Casey Grove: That’s interesting. It probably makes you feel better to have it, though, I imagine. Well, maybe we should back up: How did the cows get to Chirikof Island to begin with?

JI: It’s hard to pinpoint an exact date and time that they came. But it’s most likely the Russians brought them. They were trying to establish colonies. So probably 200 years or so ago, they brought them, but then when they left in 1867, when the U.S. bought Alaska from the Russians, the Americans kind of inherited, you know, these introduced species.

CG: But I guess, you know, in the years that followed the Russians leaving those cows there, there was at least one attempt to kind of manage that herd. and that failed. And for many years they’ve just been, like, feral cattle out there. So why have they been allowed to stay? I mean, is it that people think they’re valuable still? It’s just too much of a problem to do something about them? What is that?

JI: You know, at this point, I think it’s less contentious than it might have been starting like 20 years ago. I think people are starting to understand that a feral herd of cattle is not a healthy herd of cattle, with far too many bulls. If you have one bull, you know, he’ll inseminate the 30 cows around him, right? You don’t need that many bulls, and when you do have a lot of bulls, it’s a kind of an unpleasant cattle society, especially for cows, especially for young cows. And they’re domesticated animals, so they’re meant to be managed by humans.

Also, they live and die by how good the winter is, or how bad the winter is, and how much they have to eat. So the island was just covered with cow bones everywhere. You know, tibias and femurs, and scapulars and skulls and horns and teeth. And, you know, there was a lot of bones, I’m not sure I’ve seen that many bones in one place. So, I think I think the Alaskans I talked to kind of understood that. But why they’re still there, I think it goes back to maybe when Alaska Maritime (National Wildlife Refuge) first came about, in like the 1980s, and they had public consultations. But when it came to cattle, yeah, people got a little emotional. And so partly, I think it comes down to the fact that they didn’t want that top-down edict, or the what they saw as a top-down edict, but it wasn’t one. I think, also cattle ranching has a romance around it, and it’s got some kind of legacy. And the people who maybe speak the loudest care about that legacy a bit more.

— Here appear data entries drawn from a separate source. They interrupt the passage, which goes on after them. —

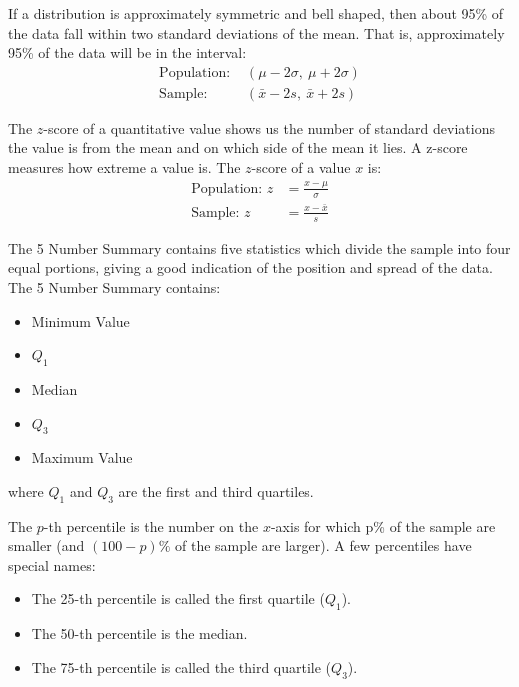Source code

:\documentclass[12pt]{article}
\begin{document}
\begin{tcolorbox}[title=95\% Rule]
    If a distribution is approximately symmetric and bell shaped, then about 95\% of the data fall within two standard deviations of the mean. That is, approximately 95\% of the data will be in the interval:
    \begin{align*}
        \text{Population: }&(\mu - 2\sigma,\ \mu + 2\sigma)\\
        \text{Sample: }&(\bar{x} - 2s,\ \bar{x} + 2s)
    \end{align*}
\end{tcolorbox}

\begin{tcolorbox}[title=$z$-Score]
    The $z$-score of a quantitative value shows us the number of standard deviations the value is from the mean and on which side of the mean it lies. A z-score measures how extreme a value is. The $z$-score of a value $x$ is:
    \begin{align*}
        \text{Population: }z&=\frac{x-\mu}{\sigma}\\
        \text{Sample: }z&=\frac{x-\bar{x}}{s}
    \end{align*}
\end{tcolorbox}

\begin{tcolorbox}[title=5 Number Summary]
    The 5 Number Summary contains five statistics which divide the sample into four equal portions, giving a good indication of the position and spread of the data. The 5 Number Summary contains:
    \begin{itemize}
        \item Minimum Value
        \item $Q_1$
        \item Median
        \item $Q_3$
        \item Maximum Value
    \end{itemize}
    where $Q_1$ and $Q_3$ are the first and third quartiles.
    \begin{tcolorbox}[title=Percentiles \& Quartiles]
        The $p$-th percentile is the number on the $x$-axis for which p\% of the sample are smaller (and $(100 - p)\%$ of the sample are larger). A few percentiles have special names:
        \begin{itemize}
            \item The 25-th percentile is called the first quartile ($Q_1$).
            \item The 50-th percentile is the median.
            \item The 75-th percentile is called the third quartile ($Q_3$).
        \end{itemize}
    \end{tcolorbox}
\end{tcolorbox}
\end{document}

CG: And you made this point in the story, too, that, for seabirds, that you you wouldn’t even see those at your bird feeder, it’s like a problem of people not seeing them and not understanding, maybe, their plight. And then here you have an island that is literally being trampled by cows that, if that grass was a little bit higher, it’d be better habitat for the birds, right?

JI: Yeah, yeah, exactly. So I didn’t go into this thinking, “Wow, cattle are getting a free pass.” It really, really was an organic kind of result of being there, of researching, and talking to all sorts of people. Actually the first ornithologist I talked to, he thought of birds, seabirds, more broadly, seabirds and shorebirds, more broadly. One island like Chirikof isn’t necessarily going to make or break a population, but it’s death by a thousand cuts. And that’s what’s happening with seabirds and shorebirds around the world is we don’t see this massive range. Like we see it on a map, but we’re, you know, we’re talking thousands of kilometers. You can’t see us chipping away at that in a broad kind of way, right? It’s kind of tough. Some people think like in the last 200 years, seabird populations have declined by 90%. With what habitat they have left, why give it to another animal, a domesticated animal that really has absolutely no need for it?